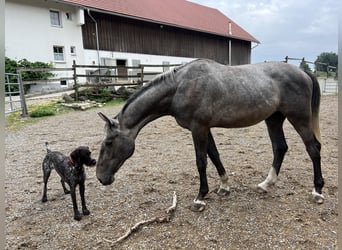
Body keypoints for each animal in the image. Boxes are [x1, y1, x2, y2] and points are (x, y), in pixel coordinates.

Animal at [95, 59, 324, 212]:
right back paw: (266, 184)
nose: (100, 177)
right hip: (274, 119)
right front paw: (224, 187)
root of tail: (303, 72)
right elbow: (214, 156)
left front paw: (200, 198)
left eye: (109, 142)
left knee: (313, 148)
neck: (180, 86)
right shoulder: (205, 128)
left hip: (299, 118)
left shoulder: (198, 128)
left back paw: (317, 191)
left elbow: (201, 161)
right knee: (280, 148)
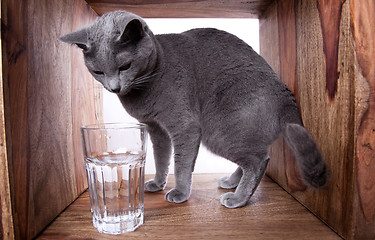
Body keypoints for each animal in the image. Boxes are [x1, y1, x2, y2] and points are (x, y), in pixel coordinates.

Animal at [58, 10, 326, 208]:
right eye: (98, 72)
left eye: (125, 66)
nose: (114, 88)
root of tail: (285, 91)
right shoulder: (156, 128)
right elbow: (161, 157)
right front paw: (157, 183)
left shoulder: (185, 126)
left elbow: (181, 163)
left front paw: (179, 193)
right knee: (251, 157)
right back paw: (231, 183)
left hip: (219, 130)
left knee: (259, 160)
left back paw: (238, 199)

---

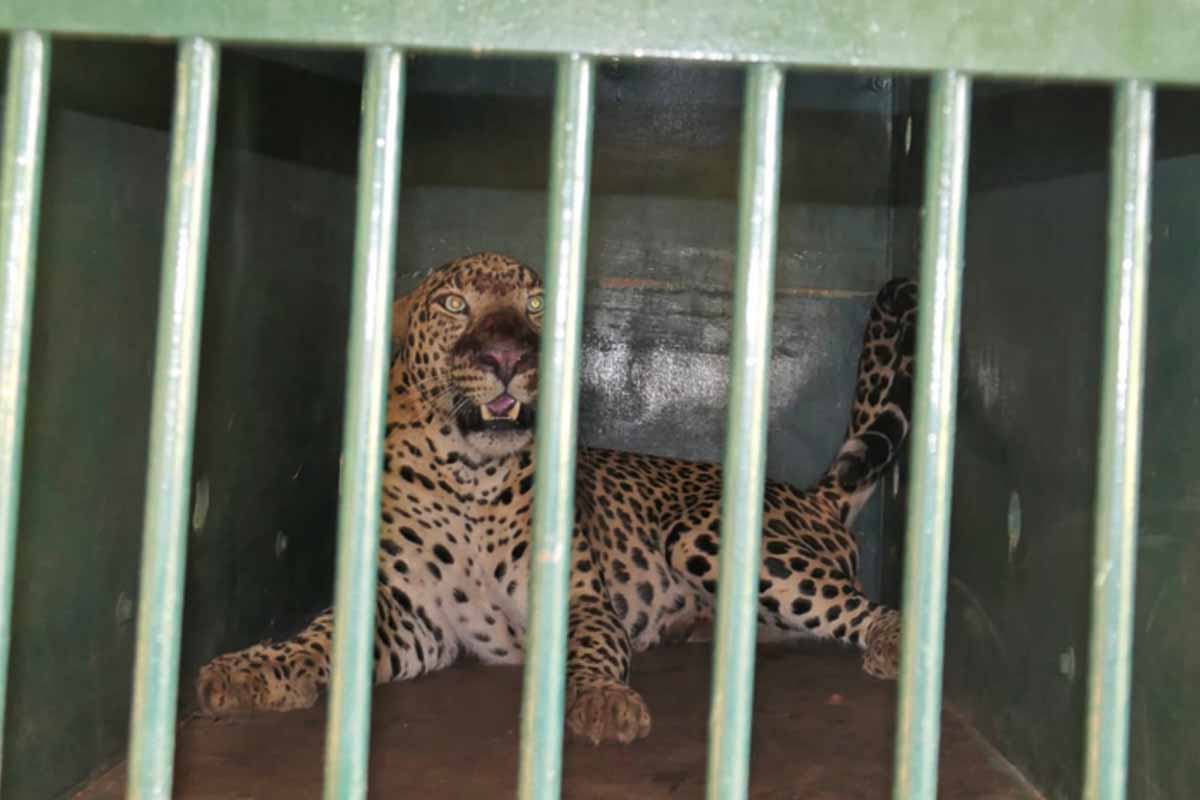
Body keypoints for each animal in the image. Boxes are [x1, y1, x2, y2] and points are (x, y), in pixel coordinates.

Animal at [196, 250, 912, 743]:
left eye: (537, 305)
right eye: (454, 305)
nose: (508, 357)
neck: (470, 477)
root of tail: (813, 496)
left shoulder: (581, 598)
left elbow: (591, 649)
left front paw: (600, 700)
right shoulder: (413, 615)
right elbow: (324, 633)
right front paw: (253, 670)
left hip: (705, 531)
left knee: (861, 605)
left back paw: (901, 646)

# EXERCISE INSTRUCTIONS:
The copy should hold exactly the lines above from the one with "left eye: (109, 142)" through the one with "left back paw: (238, 199)", both ends counted, and no pictures at all.

# ANSWER SPACE:
left eye: (109, 142)
left knee: (313, 148)
neck: (180, 86)
right shoulder: (205, 128)
left hip: (299, 118)
left shoulder: (198, 128)
left back paw: (317, 191)
left elbow: (201, 161)
right knee: (280, 148)
Body keypoints for each animal in the image. Boxes are [x1, y1, x2, y2] and points are (x, y), in pixel coordinates.

Animal at [58, 10, 326, 208]:
right eye: (98, 72)
left eye: (125, 66)
nose: (114, 88)
root of tail: (285, 91)
right shoulder: (156, 128)
right elbow: (161, 157)
right front paw: (157, 183)
left shoulder: (185, 126)
left elbow: (181, 163)
left front paw: (179, 193)
right knee: (251, 157)
right back paw: (231, 183)
left hip: (219, 130)
left knee: (259, 160)
left back paw: (238, 199)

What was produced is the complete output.